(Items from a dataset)
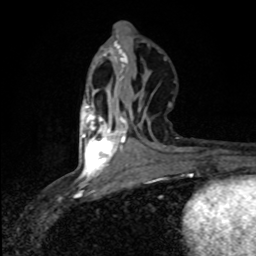
Breast MRI (dynamic contrast-enhanced), one axial slice; slice 32 of 80 in the series (ordered by position); cropped to one breast; dynamic contrast-enhanced series, time point 2 of 8 at this slice position (early post-contrast); 1.5 T; TE 4.2 ms, TR 7 ms; 2 mm slice thickness; 256 × 256 image matrix. Female patient.
Structures marked on this image (semi-automatic segmentation, software-assisted and operator-edited):
- enhancing-tissue mask used for the functional tumour volume (all voxels passing the contrast-enhancement thresholds inside the analysis volume; usually the tumour): bounding box <82,105,123,177> (left, top, right, bottom; pixels)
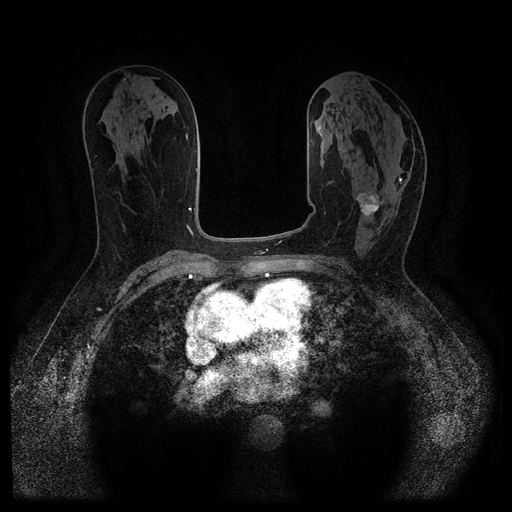
Breast MRI (dynamic contrast-enhanced, multi-phase), one axial slice. Slice 55 of 116 in the series (ordered by position). Dynamic contrast-enhanced series, time point 2 of 5 at this slice position (early post-contrast). 1.5 T. TE 2.6 ms, TR 5.4 ms. 2 mm slice thickness. 512 × 512 image matrix, field of view 340 × 340 mm. Female patient, age 64 years.
Outlined on this slice (semi-automatic segmentation, software-assisted and operator-edited):
- breast lesion (labelled 'tumour' in the annotation; benign lesions carry a separate 'benign' label): box from (x=356, y=193) to (x=385, y=216) px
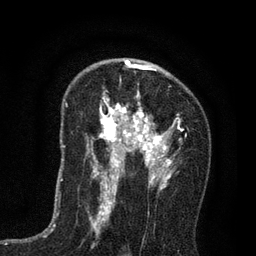
Breast MRI (dynamic contrast-enhanced), one axial slice; slice 48 of 80 in the series (ordered by position); cropped to one breast; dynamic contrast-enhanced series, time point 2 of 7 at this slice position (early post-contrast); 3 T; TE 2.2 ms, TR 5.5 ms; 2 mm slice thickness; 256 × 256 image matrix, field of view 150 × 150 mm. Female patient.
Annotated regions visible in this slice (semi-automatically segmented with operator editing):
- enhancing-tissue mask used for the functional tumour volume (all voxels passing the contrast-enhancement thresholds inside the analysis volume; usually the tumour): box from (x=86, y=65) to (x=181, y=195) px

PROMPT: With the pictures omitted, set down each line exactly, starting at the first line of the records above and ending with the line that contains "Structures marked on".

SOLUTION FOR THIS TASK:
Breast MRI (dynamic contrast-enhanced), one axial slice; slice 32 of 80 in the series (ordered by position); cropped to one breast; dynamic contrast-enhanced series, time point 2 of 8 at this slice position (early post-contrast); 1.5 T; TE 4.2 ms, TR 7 ms; 2 mm slice thickness; 256 × 256 image matrix. Female patient.
Structures marked on this image (semi-automatic segmentation, software-assisted and operator-edited):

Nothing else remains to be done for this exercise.